Let's Thresh This Year


| September/October 1987



8308 Roland Avenue Louisville, KY 40222

Like so many activities of my childhood on the farm and at the sawmill, whether crops to be harvested or custom sawing, so much is controlled by the seasons. The activities of steam engines and the spin off activities were big events in my childhood.

One particular activity that comes to mind had its place seasonally during the month of June. My uncle and grandpa would keep a watch on the wheat as it turned from green to golden yellow. When it was ready to cut, all other activities would cease, grandpa would shut down the sawmill, farm activities were altered, all to make way for the cutting and shocking of wheat.

Grandpa with the gesture of a lumberman's hand and a few stern words would silence all talk of getting a combine this year. And through his 87 years a combine never set its wheels on his farm. Grandpa would give the word to get the binder ready, repair and put binder canvas in place, thread binder twine, and ready the team to hitch-up. When the binder was pulled with a tractor my job would be to ride the binder. The biggest responsibility was to let the bundles add up on the bundle carrier and place them for shocks across the field.

While Uncle Meredith would make the necessary preparations to carry out the command that we would cut wheat again this year, Daddy and Grandpa would shut down the sawmill and ready themselves for the many trips around the wheat field, putting the bundles into shocks. Year after year in the 1950's and 60's this is the way we harvested wheat when Grandpa was here.

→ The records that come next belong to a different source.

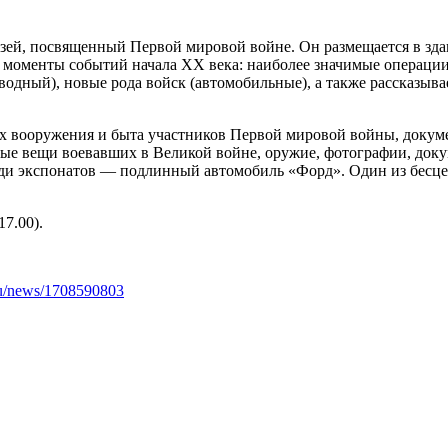
зей, посвященный Первой мировой войне. Он размещается в зда
е моменты событий начала XX века: наиболее значимые операции
одный), новые рода войск (автомобильные), а также рассказыва
х вооружения и быта участников Первой мировой войны, докуме
чные вещи воевавших в Великой войне, оружие, фотографии, до
ди экспонатов — подлинный автомобиль «Форд». Один из бесце
17.00).
r.ru/news/1708590803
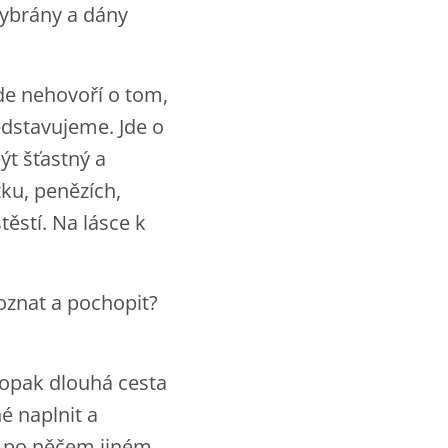
ybrány a dány
de nehovoří o tom,
edstavujeme. Jde o
být šťastný a
tku, penězích,
ěstí. Na lásce k
oznat a pochopit?
naopak dlouhá cesta
é naplnit a
e po něčem jiném.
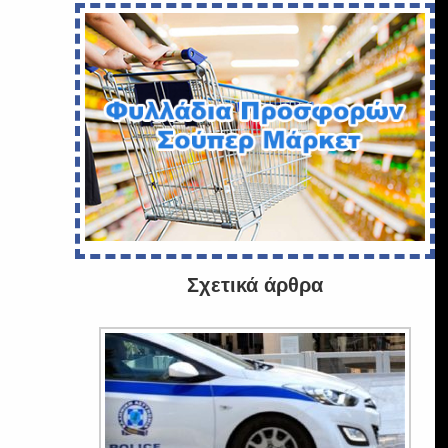
Σχετικά άρθρα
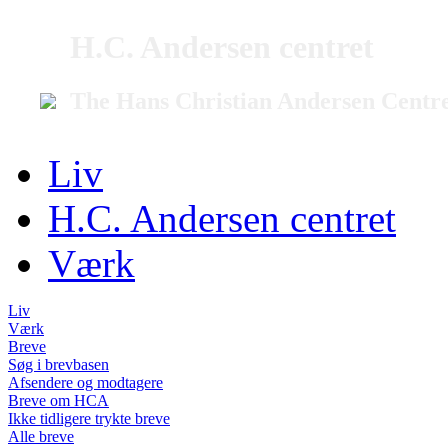
H.C. Andersen centret
The Hans Christian Andersen Centr
Liv
H.C. Andersen centret
Værk
Liv
Værk
Breve
Søg i brevbasen
Afsendere og modtagere
Breve om HCA
Ikke tidligere trykte breve
Alle breve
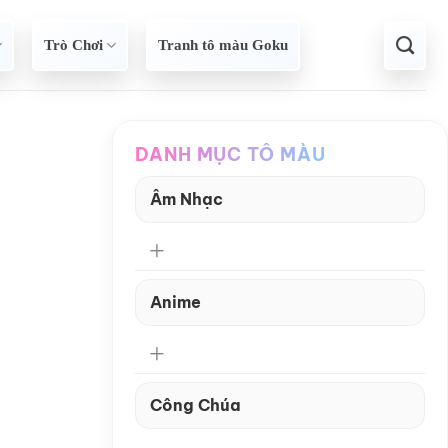
Trò Chơi
Tranh tô màu Goku
DANH MỤC TÔ MÀU
Âm Nhạc
Anime
Công Chúa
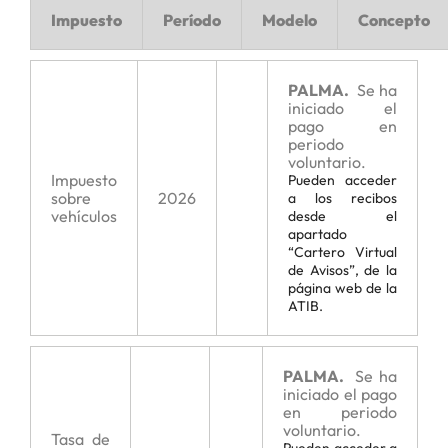
Impuesto
Período
Modelo
Concepto
PALMA.
Se ha
iniciado el
pago en
periodo
voluntario.
Impuesto
Pueden acceder
sobre
2026
a los recibos
vehículos
desde el
apartado
“Cartero Virtual
de Avisos”, de la
página web de la
ATIB.
PALMA.
Se ha
iniciado el pago
en periodo
voluntario.
Tasa de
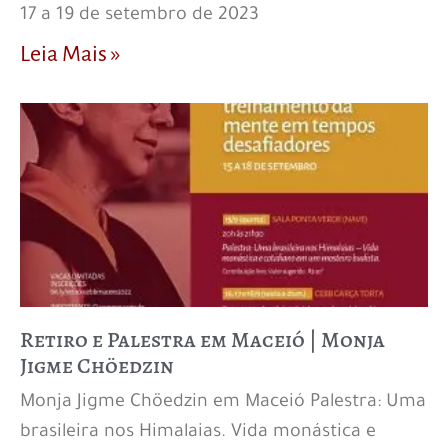
17 a 19 de setembro de 2023
Leia Mais »
Retiro e Palestra em Maceió | Monja
Jigme Chöedzin
Monja Jigme Chöedzin em Maceió Palestra: Uma
brasileira nos Himalaias. Vida monástica e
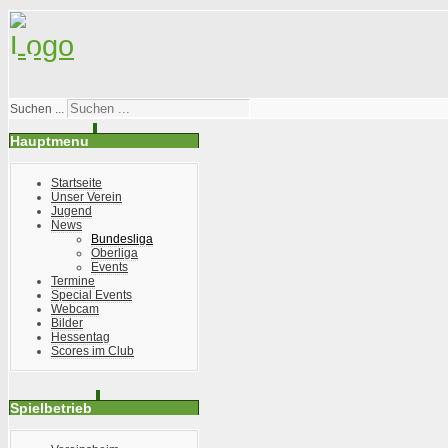
Suchen ...
Hauptmenu
Startseite
Unser Verein
Jugend
News
Bundesliga
Oberliga
Events
Termine
Special Events
Webcam
Bilder
Hessentag
Scores im Club
Spielbetrieb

The dull times between cutting and threshing were interrupted several years. Earlier contact with Mr. Blaker at Alvordion, Ohio would reveal that the wheat would not be ready to thresh at the National Threshers Show, and he would ask for a truck load from Southern Ohio. A few moments of disappointment for me when I realized that a truck load of bundles would cut way into the 8 or 10 acres of wheat we would be threshing later in July. But when I realized suddenly it was going to Blaker's steam show, my disappointment quickly turned to excitement.